EU Ambassador Ragher, speaking with similar candour, agreed that the Thailand-EU relationship was not where it should be and made a personal commitment to push it to a significantly higher level of integration before the end of her four-year term.
"I would like to concur that the European Union-Thailand relations should be at a very different level, and we have a lot of work to do," she said.
Trade Figures Show Promise but Highlight a Gap
Bilateral trade in goods between the EU and Thailand reached €42 billion in 2024, with EU imports from Thailand valued at €27.4 billion and EU exports to Thailand at €14.6 billion. More recent figures show further growth: in 2025, bilateral trade reached US$45.03 billion, a 3.44 per cent year-on-year increase, with Thai exports to the EU valued at $26.4 billion and imports at $18.5 billion.
Yet Ambassador Ragher pointed out a telling discrepancy. Thailand is the second-largest economy in ASEAN, she noted, but only the EU's fourth-largest trade partner within the bloc – a gap that she said illustrated just how much untapped potential remained.
The EU is also the second-largest investor in Thailand after Japan, with €24.9 billion in outward foreign direct investment stocks as of 2023.
FTA Negotiations in Focus
Both Sihasak and Ambassador Ragher pointed to an ongoing EU-Thailand Free Trade Agreement as a key vehicle for unlocking the relationship's potential.

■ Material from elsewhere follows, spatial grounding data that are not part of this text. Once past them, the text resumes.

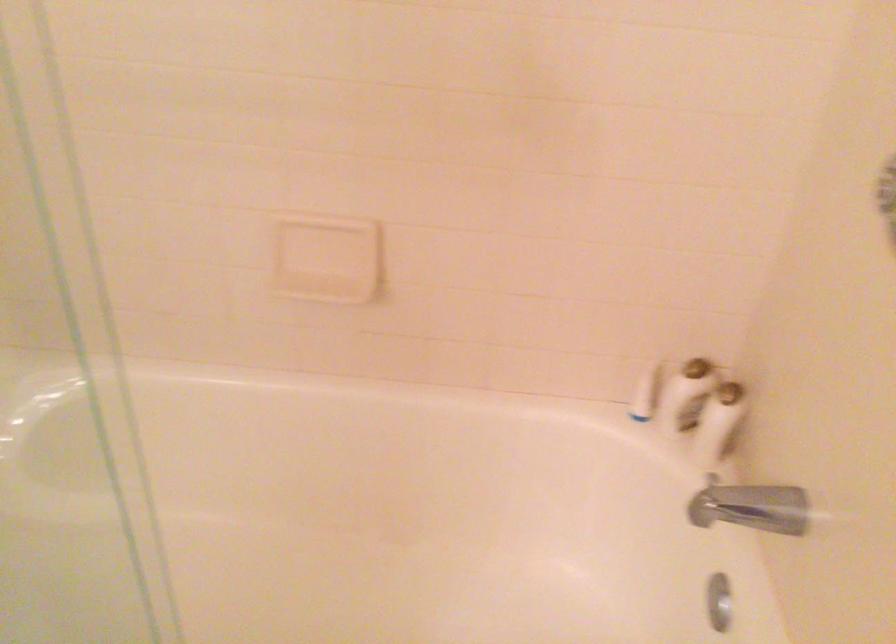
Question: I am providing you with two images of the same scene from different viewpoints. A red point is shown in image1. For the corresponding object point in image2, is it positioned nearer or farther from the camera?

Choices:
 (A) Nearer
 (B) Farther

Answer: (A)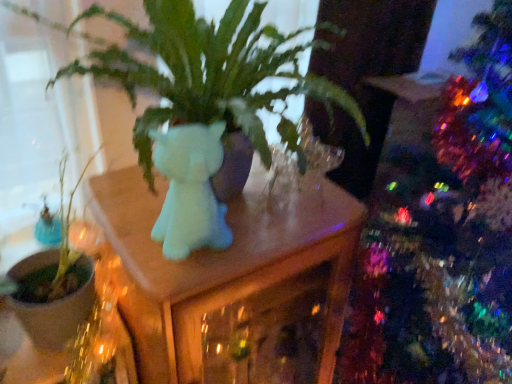
At what (x,y) coordinates should I click in order to perform the action: click on vacant region in front of matte white cat at center. Please return your answer as a coordinate pair (x, y). The height and width of the screenshot is (384, 512). Looking at the image, I should click on (172, 268).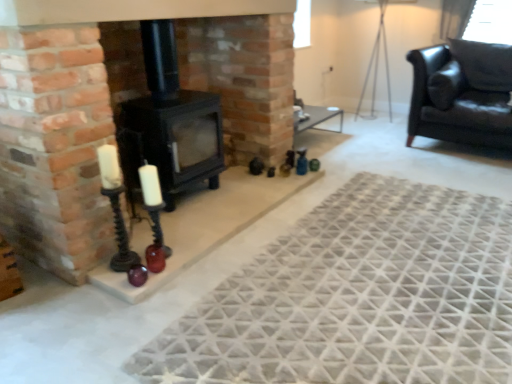
Question: Is textured gray rug at center next to black leather couch at upper right and touching it?

Choices:
 (A) no
 (B) yes

Answer: (A)

Question: From the image's perspective, does textured gray rug at center appear higher than black leather couch at upper right?

Choices:
 (A) no
 (B) yes

Answer: (A)

Question: From a real-world perspective, is textured gray rug at center physically below black leather couch at upper right?

Choices:
 (A) no
 (B) yes

Answer: (B)

Question: Is textured gray rug at center to the left of black leather couch at upper right from the viewer's perspective?

Choices:
 (A) yes
 (B) no

Answer: (A)

Question: Does textured gray rug at center have a lesser height compared to black leather couch at upper right?

Choices:
 (A) yes
 (B) no

Answer: (A)

Question: Is textured gray rug at center taller than black leather couch at upper right?

Choices:
 (A) no
 (B) yes

Answer: (A)

Question: Considering the relative sizes of black matte wood burning stove at center and textured gray rug at center in the image provided, is black matte wood burning stove at center thinner than textured gray rug at center?

Choices:
 (A) no
 (B) yes

Answer: (B)

Question: Is black matte wood burning stove at center at the left side of textured gray rug at center?

Choices:
 (A) no
 (B) yes

Answer: (B)

Question: Considering the relative sizes of black matte wood burning stove at center and textured gray rug at center in the image provided, is black matte wood burning stove at center taller than textured gray rug at center?

Choices:
 (A) yes
 (B) no

Answer: (A)

Question: From a real-world perspective, is black matte wood burning stove at center physically below textured gray rug at center?

Choices:
 (A) yes
 (B) no

Answer: (B)

Question: Does black matte wood burning stove at center turn towards textured gray rug at center?

Choices:
 (A) yes
 (B) no

Answer: (A)

Question: Does black matte wood burning stove at center touch textured gray rug at center?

Sihasak also raised the idea — discussed at the Brunei ministerial — of an ASEAN-wide FTA with the EU, arguing that a bloc-to-bloc agreement should be pursued as swiftly as possible. Negotiations between the EU and Thailand have progressed through eight rounds, with the most recent held in Brussels in February 2026.
Ambassador Ragher described the proposed agreement as a "transformational" deal built around three pillars: market access, rules, and sustainability.
She also noted that its requirements aligned neatly with Thailand's own declared ambitions — including OECD accession by 2028 and achieving high-income country status by 2037.
"The same reforms that are necessary in order to reach a free trade agreement with the European Union will also be the reforms that Thailand will need to undergo in order to achieve the targets it has set for itself," she said.
Three Priority Areas
The EU ambassador highlighted supply chain resilience, green transition and digital transformation as the three areas where cooperation could most meaningfully flourish.
On energy, both sides expressed interest in advancing the ASEAN power grid project for clean energy, as well as sustainable aviation fuel development and flood management on Bangkok's Chao Phraya River – all potential candidates for financing under the EU's Global Gateway infrastructure initiative.
Jaffré concluded the evening on a note that cut through the high-level language of partnership. "Trust is not built in speeches," he said. "It is built through action over time."